Document section:
>>>>>
MA Graphic Design Communication

MA Graphic Design Communication at Chelsea College of Arts encourages a broad and diverse approach to thinking and practice that helps students shape engaging and imaginative design solutions through material, media, technologies and systems of public engagement.


Course Director

Sadhna Jain

Course Location

Chelsea College of Arts, John Islip Street


Study LevelPostgraduate
Study ModeFull time
Course Length1 year
Home/EU Fee

£8,500 (2017/18).

Course fees may be paid in instalments.

Use UAL’s fees and funding calculator as a guide to how much your studies may cost.

International Fee

£17,920 (2017/18).

Course fees may be paid in instalments.

Use UAL’s fees and funding calculator as a guide to how much your studies may cost.

Start DateOctober 2017
Autumn Term DatesMonday 9 October - Friday 22 December 2017
Spring Term DatesMonday 8 January - Friday 23 March 2018
Summer Term DatesMonday 9 April - Friday 14 September 2018
Application DeadlineHome / EU - Monday 31 July 2017.
International - No deadline, but students are advised to apply as early as possible.
<<<<<
Recorded data:
>>>>>
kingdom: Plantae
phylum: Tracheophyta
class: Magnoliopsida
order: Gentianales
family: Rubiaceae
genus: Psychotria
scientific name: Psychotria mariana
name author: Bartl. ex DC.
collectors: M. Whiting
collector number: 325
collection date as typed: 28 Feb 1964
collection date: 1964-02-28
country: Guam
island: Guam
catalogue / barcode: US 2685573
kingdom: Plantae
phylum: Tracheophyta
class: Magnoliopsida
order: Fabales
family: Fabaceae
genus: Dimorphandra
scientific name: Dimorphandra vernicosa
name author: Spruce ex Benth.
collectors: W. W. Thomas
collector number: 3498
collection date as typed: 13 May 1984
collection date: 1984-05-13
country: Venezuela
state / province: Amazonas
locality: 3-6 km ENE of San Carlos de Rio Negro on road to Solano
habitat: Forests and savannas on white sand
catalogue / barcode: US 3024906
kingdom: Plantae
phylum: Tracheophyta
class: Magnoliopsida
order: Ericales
<<<<<
Problem to solve:
Please copy the full MA Graphic Design Communication course page above, word for word and line for line.

Output:
MA Graphic Design Communication

MA Graphic Design Communication at Chelsea College of Arts encourages a broad and diverse approach to thinking and practice that helps students shape engaging and imaginative design solutions through material, media, technologies and systems of public engagement.


Course Director

Sadhna Jain

Course Location

Chelsea College of Arts, John Islip Street


Study LevelPostgraduate
Study ModeFull time
Course Length1 year
Home/EU Fee

£8,500 (2017/18).

Course fees may be paid in instalments.

Use UAL’s fees and funding calculator as a guide to how much your studies may cost.

International Fee

£17,920 (2017/18).

Course fees may be paid in instalments.

Use UAL’s fees and funding calculator as a guide to how much your studies may cost.

Start DateOctober 2017
Autumn Term DatesMonday 9 October - Friday 22 December 2017
Spring Term DatesMonday 8 January - Friday 23 March 2018
Summer Term DatesMonday 9 April - Friday 14 September 2018
Application DeadlineHome / EU - Monday 31 July 2017.
International - No deadline, but students are advised to apply as early as possible.